| SUPPLIED DATA |
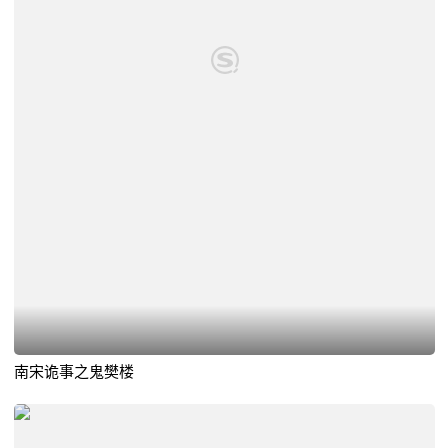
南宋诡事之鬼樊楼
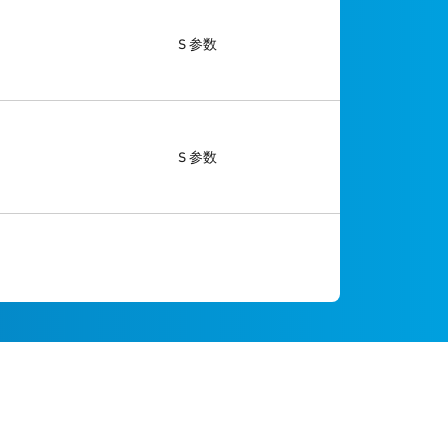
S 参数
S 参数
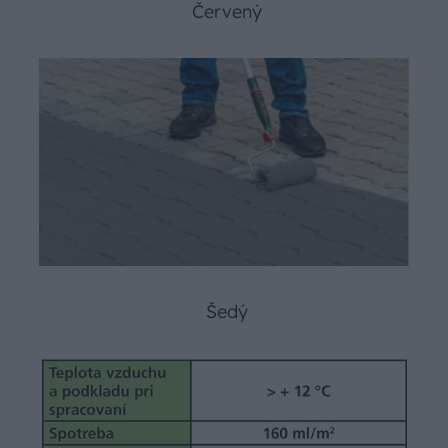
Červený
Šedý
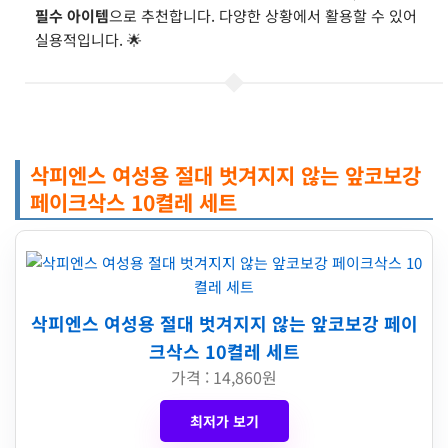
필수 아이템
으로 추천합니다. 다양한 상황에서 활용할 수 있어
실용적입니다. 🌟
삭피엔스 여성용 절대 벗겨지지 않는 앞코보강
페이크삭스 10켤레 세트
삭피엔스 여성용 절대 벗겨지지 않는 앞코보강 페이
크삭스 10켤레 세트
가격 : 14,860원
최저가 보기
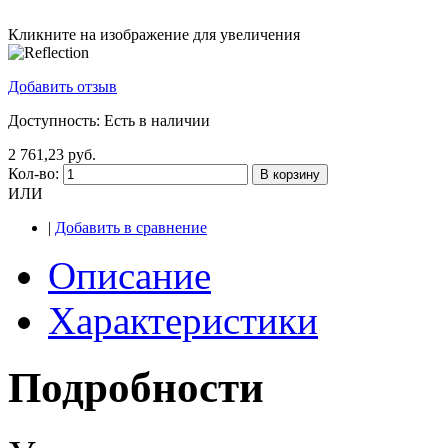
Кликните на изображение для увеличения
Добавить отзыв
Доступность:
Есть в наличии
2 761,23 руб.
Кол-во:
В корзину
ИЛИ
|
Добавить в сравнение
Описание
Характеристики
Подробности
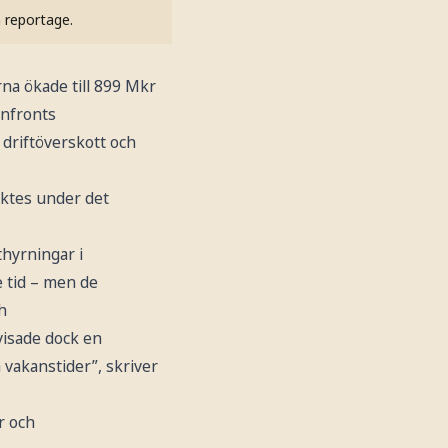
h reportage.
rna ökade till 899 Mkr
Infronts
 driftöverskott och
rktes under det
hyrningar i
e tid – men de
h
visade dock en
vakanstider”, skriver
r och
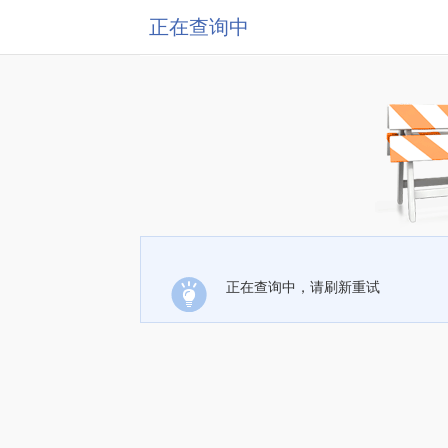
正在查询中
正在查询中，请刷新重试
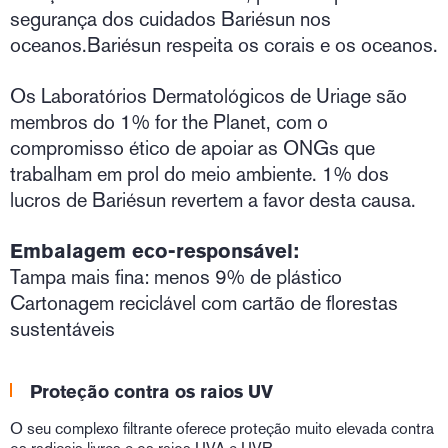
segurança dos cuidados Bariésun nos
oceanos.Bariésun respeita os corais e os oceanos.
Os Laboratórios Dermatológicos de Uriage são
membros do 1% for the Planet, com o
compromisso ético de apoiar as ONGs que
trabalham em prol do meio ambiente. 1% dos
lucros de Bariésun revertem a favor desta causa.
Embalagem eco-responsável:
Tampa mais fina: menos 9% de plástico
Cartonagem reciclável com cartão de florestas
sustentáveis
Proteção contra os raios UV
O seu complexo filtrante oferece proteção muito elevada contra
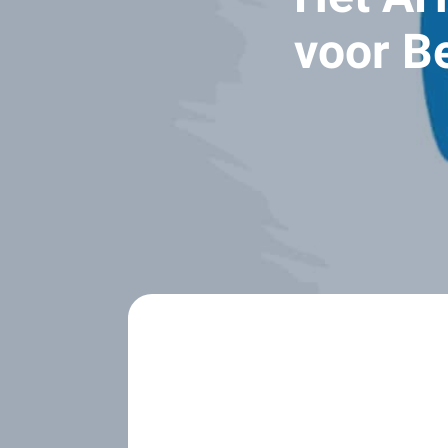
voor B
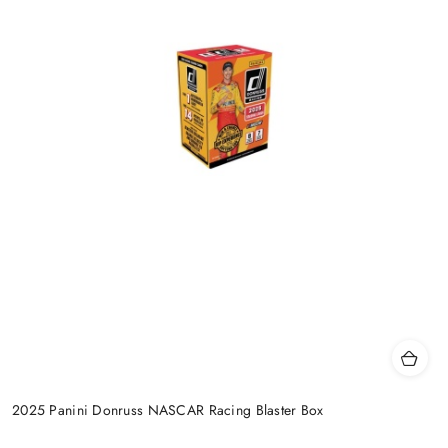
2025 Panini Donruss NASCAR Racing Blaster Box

| WHAT TO WORK ON |
Copy the text of every item above, changing "Blaster Box" to "Hobby Box" and keeping everything else unchanged. Leave the pictures out.

| TASK SOLUTION |
南宋诡事之鬼樊楼
S 参数
S 参数
Červený
Šedý
필수 아이템
으로 추천합니다. 다양한 상황에서 활용할 수 있어
실용적입니다. 🌟
삭피엔스 여성용 절대 벗겨지지 않는 앞코보강
페이크삭스 10켤레 세트
삭피엔스 여성용 절대 벗겨지지 않는 앞코보강 페이
크삭스 10켤레 세트
가격 : 14,860원
최저가 보기
Кликните на изображение для увеличения
Добавить отзыв
Доступность:
Есть в наличии
2 761,23 руб.
Кол-во:
В корзину
ИЛИ
|
Добавить в сравнение
Описание
Характеристики
Подробности
h reportage.
rna ökade till 899 Mkr
Infronts
 driftöverskott och
rktes under det
hyrningar i
e tid – men de
h
visade dock en
vakanstider”, skriver
r och
正在查询中
正在查询中，请刷新重试
segurança dos cuidados Bariésun nos
oceanos.Bariésun respeita os corais e os oceanos.
Os Laboratórios Dermatológicos de Uriage são
membros do 1% for the Planet, com o
compromisso ético de apoiar as ONGs que
trabalham em prol do meio ambiente. 1% dos
lucros de Bariésun revertem a favor desta causa.
Embalagem eco-responsável:
Tampa mais fina: menos 9% de plástico
Cartonagem reciclável com cartão de florestas
sustentáveis
Proteção contra os raios UV
O seu complexo filtrante oferece proteção muito elevada contra
voor B
2025 Panini Donruss NASCAR Racing Hobby Box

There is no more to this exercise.